Dataset entries
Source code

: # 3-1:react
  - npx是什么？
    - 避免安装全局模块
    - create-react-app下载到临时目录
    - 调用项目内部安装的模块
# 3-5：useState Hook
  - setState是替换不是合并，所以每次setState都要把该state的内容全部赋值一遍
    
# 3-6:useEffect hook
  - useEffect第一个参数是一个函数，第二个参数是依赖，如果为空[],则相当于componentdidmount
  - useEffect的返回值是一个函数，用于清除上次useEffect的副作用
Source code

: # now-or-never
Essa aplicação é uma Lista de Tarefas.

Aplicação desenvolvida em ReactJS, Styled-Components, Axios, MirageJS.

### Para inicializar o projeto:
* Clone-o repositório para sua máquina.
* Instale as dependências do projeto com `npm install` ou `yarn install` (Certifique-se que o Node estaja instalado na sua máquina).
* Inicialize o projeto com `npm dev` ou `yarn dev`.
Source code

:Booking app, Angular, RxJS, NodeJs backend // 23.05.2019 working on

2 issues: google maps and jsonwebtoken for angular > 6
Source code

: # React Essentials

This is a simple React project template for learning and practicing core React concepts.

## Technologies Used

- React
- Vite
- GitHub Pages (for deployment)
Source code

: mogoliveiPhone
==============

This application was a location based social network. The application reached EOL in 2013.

WHAT YOU NEED TO DO: Repeat only what runs from the line holding "23.05.2019 working on" to the end of the data, keeping every line exactly as written, first and last included.

RESPONSE AREA:
:Booking app, Angular, RxJS, NodeJs backend // 23.05.2019 working on

2 issues: google maps and jsonwebtoken for angular > 6
Source code

: # React Essentials

This is a simple React project template for learning and practicing core React concepts.

## Technologies Used

- React
- Vite
- GitHub Pages (for deployment)
Source code

: mogoliveiPhone
==============

This application was a location based social network. The application reached EOL in 2013.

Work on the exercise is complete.